Ella y yo.




La Luna yacía plena en un cielo negro.
Grande, redonda, brillante…
Tan hermosa. Quedaba anonadada mirándola.
Me absorbía aquel fulgor, como a los mosquitos que invaden las farolas nocturnas del verano…
Me ofrecía tanto con tan poco, que no tenia ojos para otra estrella, ni para otro brillo que surgiera a su alrededor.
Por el día, a veces, conseguía divisarla en el azul celeste del despejado cielo. Llamando la atención tanto por el día como por la noche.
Pero solo quería quedarme absorta mirándola, solas ella y yo. Mirarla hasta que mis ojos no soportaran el peso de mis parpados y entonces cayeran por su propio peso ofreciéndomela como última visión antes de la entrada “en coma” en el que me sumía todas las noches que podía.
Y entonces cayo una lagrima. Pero los lloros ya no eran una opción.
El frio de la noche con su brisa acompañante, rodeaban mi cuerpo, lo recorrían entero moviendo la ropa que me cubria, colándose entre ellas para llegar a mi piel y erizarla.
La corriente viajaba de abajo arriba comenzando entre los dedos de los pies, subiendo por las piernas, vientre, brazos, pecho y cara.
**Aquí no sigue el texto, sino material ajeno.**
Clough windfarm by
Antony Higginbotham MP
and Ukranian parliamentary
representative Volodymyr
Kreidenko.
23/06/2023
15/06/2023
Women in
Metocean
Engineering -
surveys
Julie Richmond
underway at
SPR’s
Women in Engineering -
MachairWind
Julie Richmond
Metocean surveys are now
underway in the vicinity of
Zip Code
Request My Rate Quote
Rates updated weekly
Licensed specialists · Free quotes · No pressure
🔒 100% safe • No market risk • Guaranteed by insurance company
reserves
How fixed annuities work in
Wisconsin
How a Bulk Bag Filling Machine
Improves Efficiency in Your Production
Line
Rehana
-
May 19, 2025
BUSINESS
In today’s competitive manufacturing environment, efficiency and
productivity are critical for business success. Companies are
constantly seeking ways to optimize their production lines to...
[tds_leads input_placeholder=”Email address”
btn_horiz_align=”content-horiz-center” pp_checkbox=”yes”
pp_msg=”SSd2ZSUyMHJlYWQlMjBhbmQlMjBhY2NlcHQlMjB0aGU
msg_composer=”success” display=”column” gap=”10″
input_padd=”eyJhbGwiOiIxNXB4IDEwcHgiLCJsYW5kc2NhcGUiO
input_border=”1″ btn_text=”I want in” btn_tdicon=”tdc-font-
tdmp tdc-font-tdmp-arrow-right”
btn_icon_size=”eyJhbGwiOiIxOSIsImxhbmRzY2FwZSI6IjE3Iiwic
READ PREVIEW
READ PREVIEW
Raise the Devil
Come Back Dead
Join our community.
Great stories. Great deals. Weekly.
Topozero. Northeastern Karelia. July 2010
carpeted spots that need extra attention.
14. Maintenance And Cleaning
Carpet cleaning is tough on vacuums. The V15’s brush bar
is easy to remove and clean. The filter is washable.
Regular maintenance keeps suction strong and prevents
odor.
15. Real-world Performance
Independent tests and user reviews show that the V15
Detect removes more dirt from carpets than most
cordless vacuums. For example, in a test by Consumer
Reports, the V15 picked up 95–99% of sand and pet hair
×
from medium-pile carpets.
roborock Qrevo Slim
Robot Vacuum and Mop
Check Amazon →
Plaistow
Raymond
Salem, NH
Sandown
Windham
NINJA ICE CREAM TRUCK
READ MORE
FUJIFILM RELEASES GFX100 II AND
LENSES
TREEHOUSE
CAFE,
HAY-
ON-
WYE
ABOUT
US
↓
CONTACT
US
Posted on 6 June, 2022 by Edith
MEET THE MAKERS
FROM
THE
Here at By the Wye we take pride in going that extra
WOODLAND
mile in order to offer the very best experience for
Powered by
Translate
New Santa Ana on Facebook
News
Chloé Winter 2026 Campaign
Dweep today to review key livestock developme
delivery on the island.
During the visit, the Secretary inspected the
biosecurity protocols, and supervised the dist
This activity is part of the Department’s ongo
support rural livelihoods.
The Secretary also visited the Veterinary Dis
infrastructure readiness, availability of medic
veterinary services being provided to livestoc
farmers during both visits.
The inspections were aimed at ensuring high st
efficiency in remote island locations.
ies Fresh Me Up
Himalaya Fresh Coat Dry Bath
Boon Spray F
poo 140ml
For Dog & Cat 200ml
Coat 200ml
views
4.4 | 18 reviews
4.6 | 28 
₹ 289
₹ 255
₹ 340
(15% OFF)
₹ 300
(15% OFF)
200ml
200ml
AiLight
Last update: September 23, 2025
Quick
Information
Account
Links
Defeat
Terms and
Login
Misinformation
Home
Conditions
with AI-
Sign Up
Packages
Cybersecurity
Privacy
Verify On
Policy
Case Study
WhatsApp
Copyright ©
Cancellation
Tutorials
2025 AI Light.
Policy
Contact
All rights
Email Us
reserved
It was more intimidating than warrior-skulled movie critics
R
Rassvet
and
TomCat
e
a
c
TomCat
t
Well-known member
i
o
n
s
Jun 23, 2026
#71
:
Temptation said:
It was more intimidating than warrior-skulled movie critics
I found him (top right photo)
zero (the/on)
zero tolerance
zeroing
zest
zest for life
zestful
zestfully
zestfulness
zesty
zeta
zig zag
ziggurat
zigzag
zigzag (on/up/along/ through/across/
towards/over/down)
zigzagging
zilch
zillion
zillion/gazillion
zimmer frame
Terminaba arremolinándome el pelo, y poniéndolo por encima de la visión de mi ojos, tapándome discontinuamente  al astro.
Solo en ese momento de roce nocturno, en la cara y en el pelo, pude cerrar los ojos. Y bajo su luz sucumbí al sueño y la fatiga. Mi cuerpo se desplomó y caí desde el tejado a las profundidades del coma somnoliento.